Yabancı bir oyuncu olarak bu kural değişiminin benim açımdan güzel olduğunu söyleyebilirim. Türk oyuncular için ise iki farklı bakış açısı getirilebilir. Birincisi, yabancı oyuncu sayısının artmasıyla genç oyuncuların A takıma yükselmesi zorlaşabilir. İkinci bakış açısıyla ise genç oyuncular bu zorluğa karşı daha yukarılara çıkmak için kendilerini daha fazla geliştirmek zorunda kalabilir ve bu da doğal olarak Türk futbolunun yararına olabilir. Ama en doğrusu bu kuralın etkilerini test edebilmek için birkaç yıl beklemek. Birkaç yıl sonra A Millî Takım'ın ve alt yaş gruplarındaki takımların aldığı sonuçlara göre kuralın kâr-zararı üzerine yeni ve daha sağlıklı bir değerlendirme yapılabilir.
- İstanbul hakkında ne düşünüyor, boş günlerini nasıl geçiriyorsun?
İstanbul gerçekten de çok güzel bir şehir. Özellikle deniz kenarındaki restoranları çok beğeniyorum. Evcimen birisiyim ve daha çok ailemle vakit geçirmeyi seviyorum. Boş günlerimde de ailemle birlikte yaşadığım Florya ve çevresinde geziyorum. Takdir edersiniz ki şehir merkezine gittiğimizde ciddi bir trafik sorunu yaşanıyor. Bu nedenle zaman zaman merkeze gitsem de daha çok Florya civarında kalmayı tercih ediyorum.
- Moldova'da ve Rusya'da yaşadın, şimdi de İstanbul'dasın. Yaşadığın şehirleri İstanbul'la kıyasladığında neler söyleyebilirsin?

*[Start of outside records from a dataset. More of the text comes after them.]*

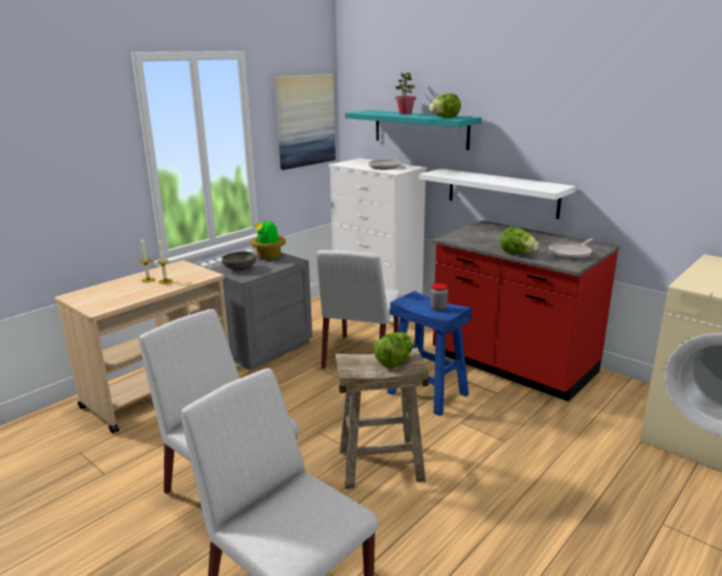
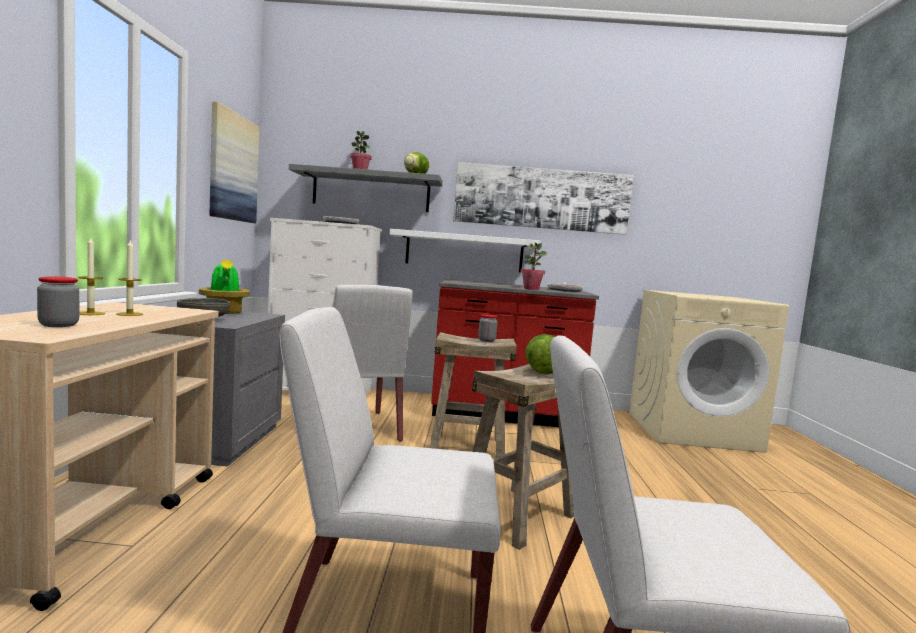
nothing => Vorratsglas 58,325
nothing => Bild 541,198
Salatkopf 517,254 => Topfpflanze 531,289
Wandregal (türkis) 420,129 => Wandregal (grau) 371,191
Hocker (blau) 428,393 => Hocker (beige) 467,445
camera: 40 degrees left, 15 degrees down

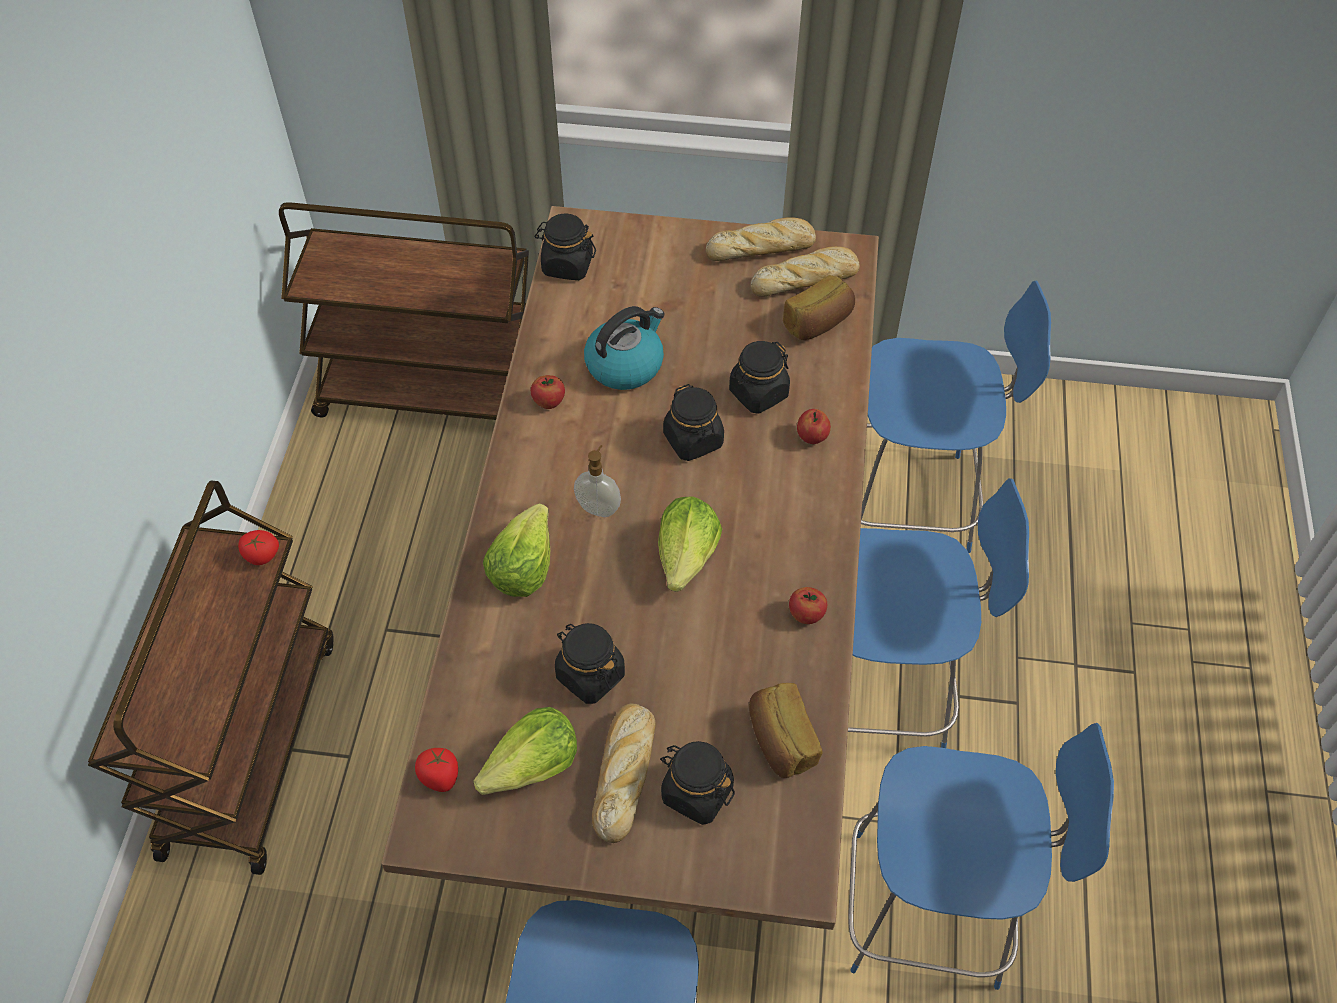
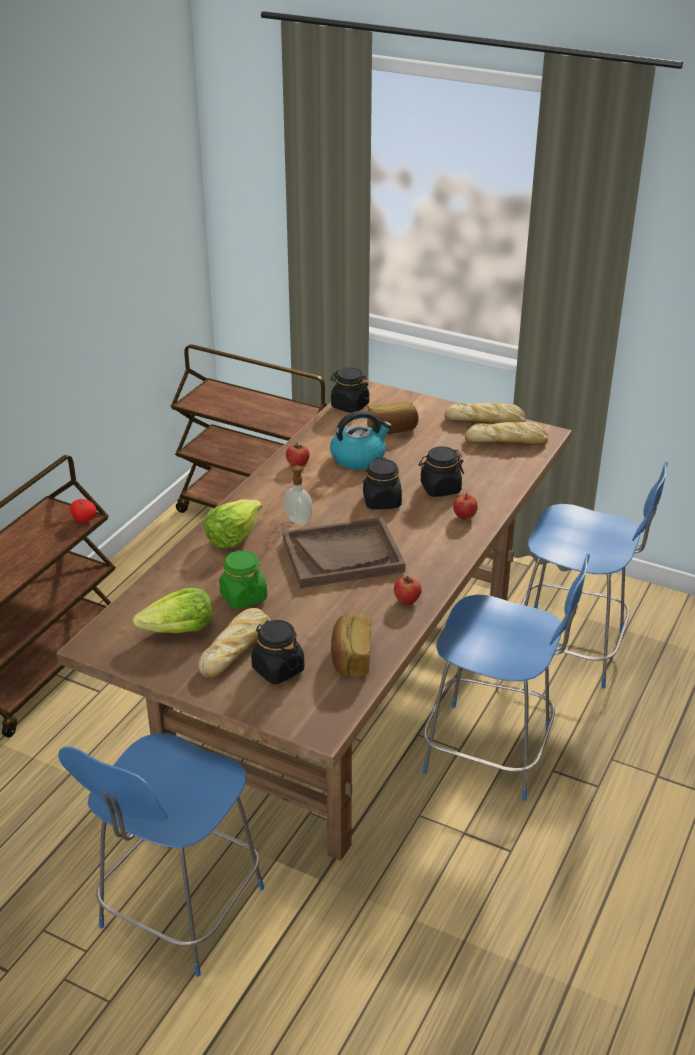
Tomate 440,777 => nothing
Stuhl (blau) 933,910 => nothing
Brot 818,323 => Brot 392,430, shifted
Salatkopf 687,556 => Tablett (braun) 343,555
Vorratsglas (schwarz) 590,675 => Vorratsglas (grün) 243,596
camera: 20 degrees right, 20 degrees down

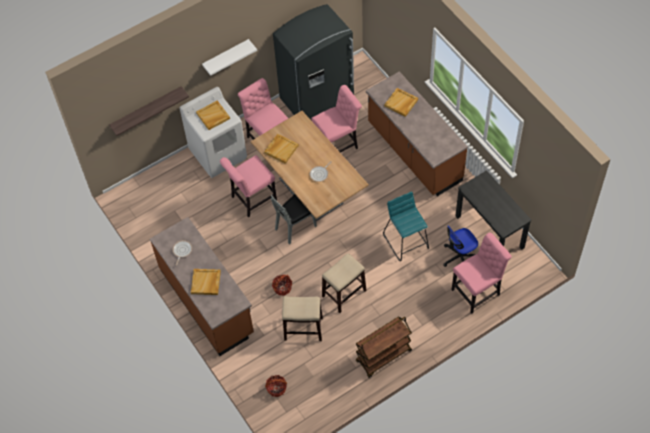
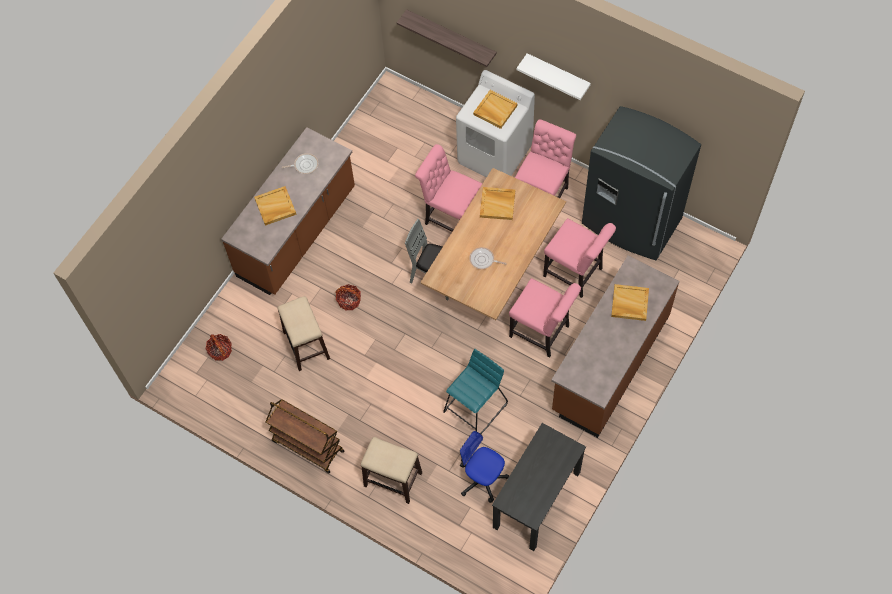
Hocker 343,293 => Hocker 392,479, shifted
Stuhl (rosa) 478,291 => Stuhl (rosa) 542,333, shifted
camera: 65 degrees right, 5 degrees up

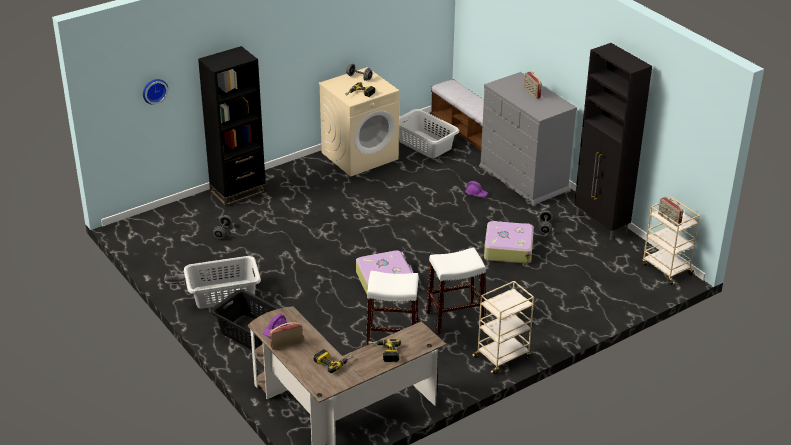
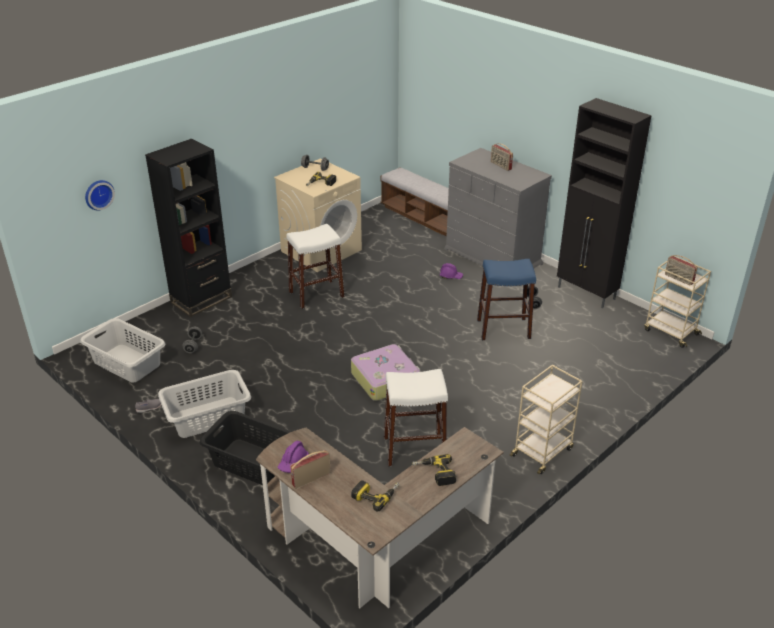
Wäschekorb (grau) 425,144 => Wäschekorb (grau) 127,363, shifted
Hocker (weiß) 454,319 => Hocker (weiß) 316,294, shifted
Koffer 508,249 => Hocker (blau) 503,329
camera: 10 degrees left, 0 degrees up

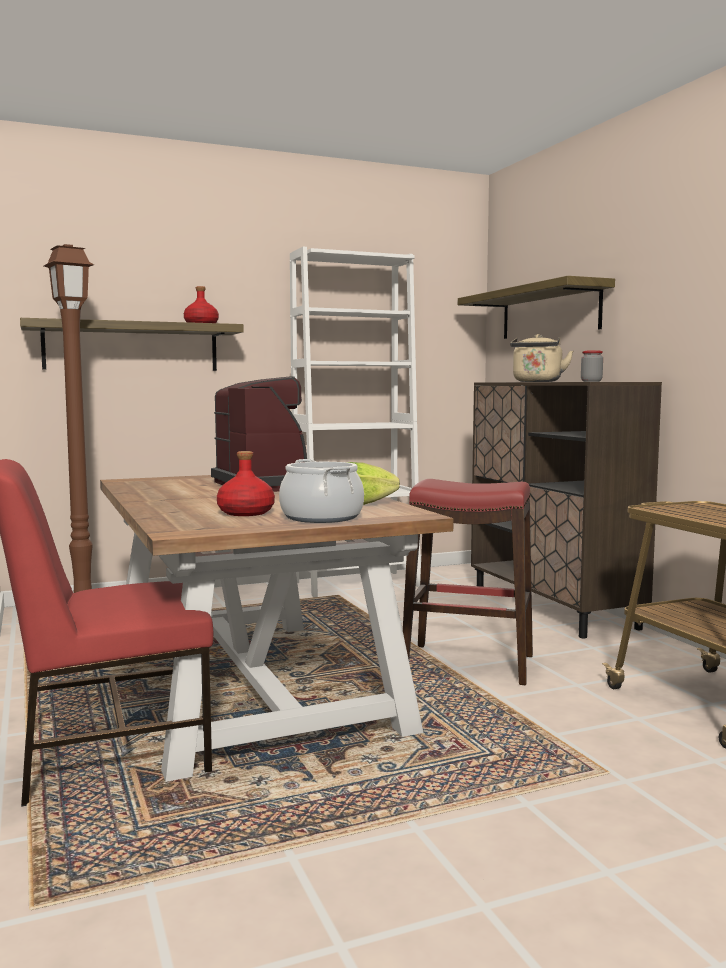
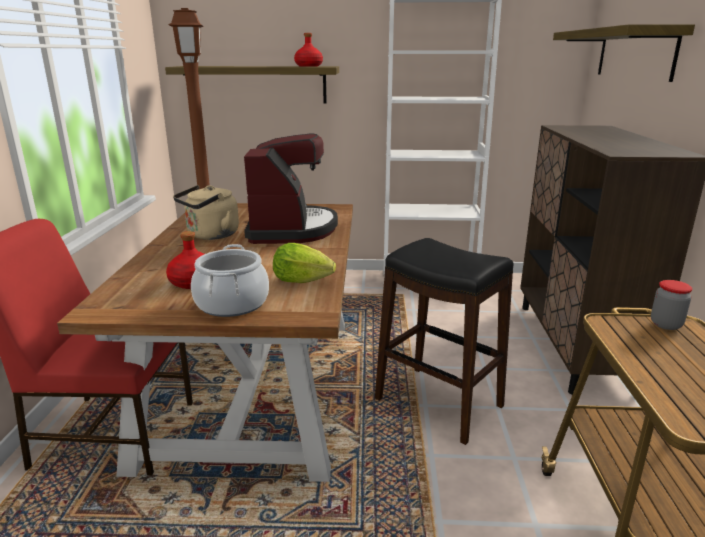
Wasserkessel (beige) 537,381 => Wasserkessel (beige) 210,235, shifted
Vorratsglas 591,381 => Vorratsglas 666,324, shifted
Hocker (rot) 469,664 => Hocker (schwarz) 439,403
camera: 25 degrees right, 15 degrees up

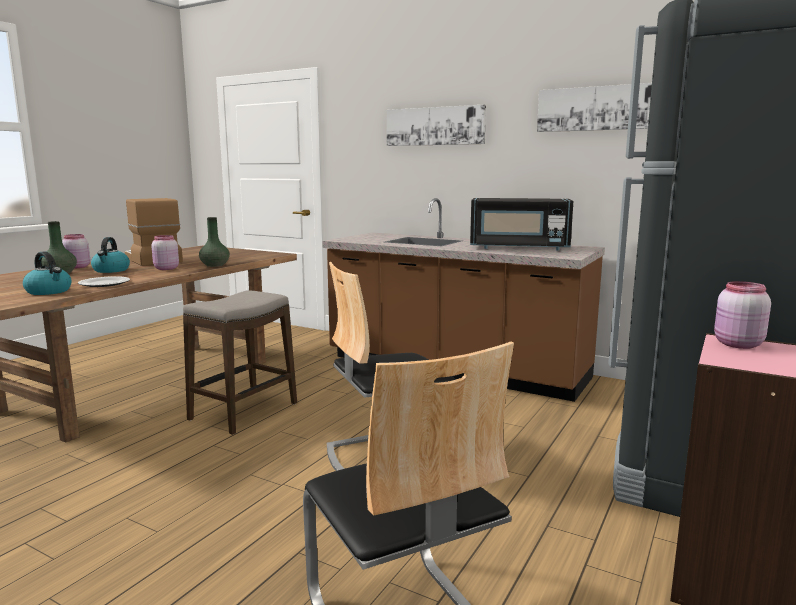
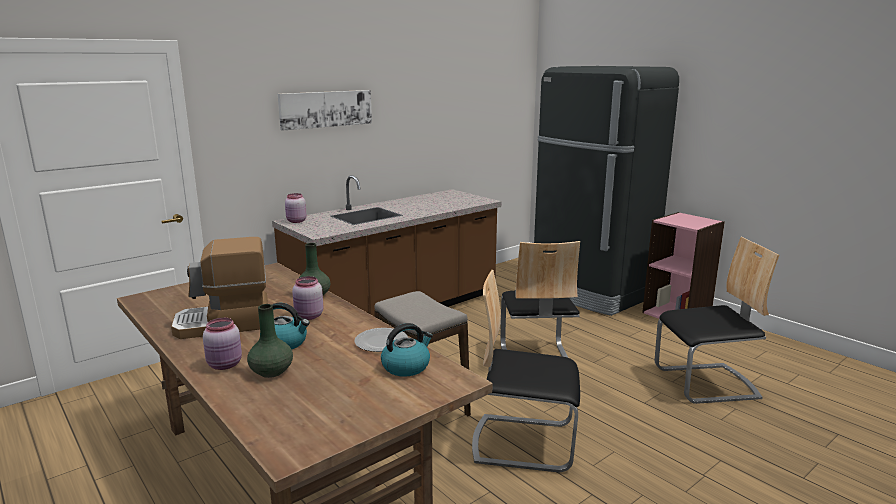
Mikrowelle (schwarz) 518,248 => nothing
Bild 600,108 => nothing
nothing => Stuhl 523,442
Vorratsglas (rosa) 736,344 => Vorratsglas (rosa) 296,221, shifted
camera: 70 degrees left, 5 degrees up

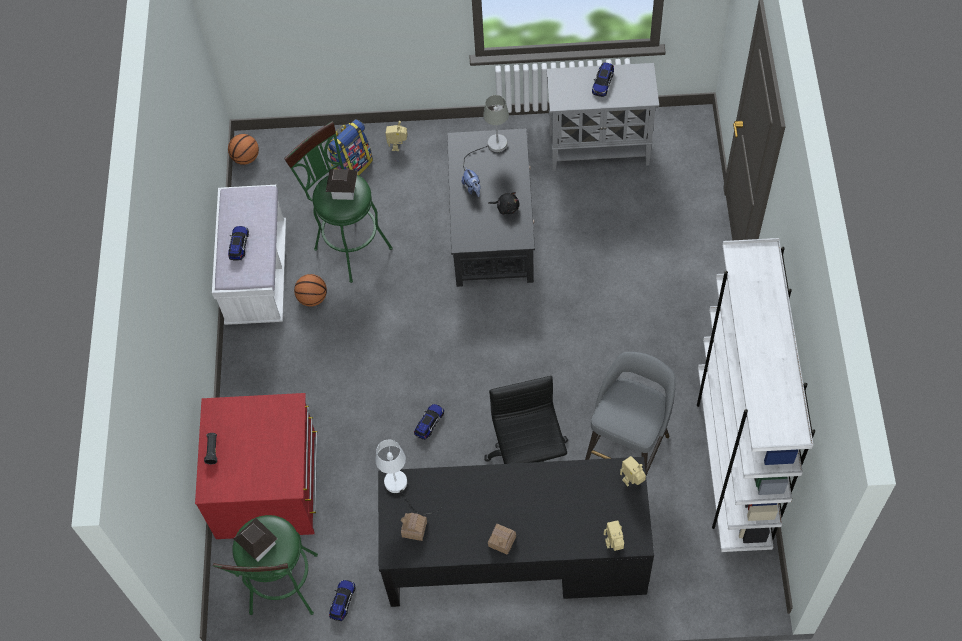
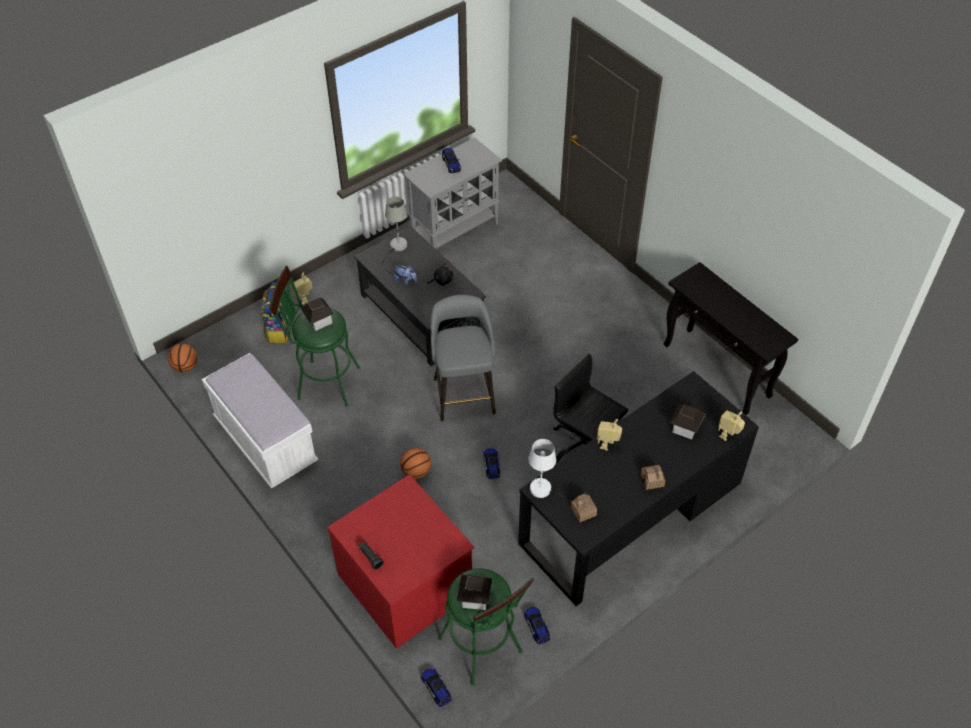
nothing => Spielzeughaus 685,427
Spielzeugauto 239,245 => Spielzeugauto 436,689, shifted
Basketball 312,298 => Basketball 416,471, shifted
Hocker (grau) 628,447 => Hocker (grau) 464,394, shifted
Spielzeugroboter 632,481 => Spielzeugroboter 607,445, shifted
Bücherregal (weiß) 732,464 => Konsolentisch (schwarz) 717,371
camera: 40 degrees left, 10 degrees down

Yaşadığım her şehrin kendine has özellikleri vardı. Hepsinde de çok rahat ve iyi yaşadım. Hepsi de ailem ve benim için çok iyi tecrübeler oldu. İstanbul'un diğerlerinden en önemli farkı Müslüman bir toplumun içinde yaşıyor olmamız. Ailem ve ben burada da çok rahat yaşıyoruz. İnsanlar son derecede sıcakkanlı ve dost canlısı. İstanbul'da yaşıyor olmaktan dolayı mutluyum. Dilerim hem özel hayatımda hem de futbol hayatımda mutlu ve başarılı günlerimiz devam eder.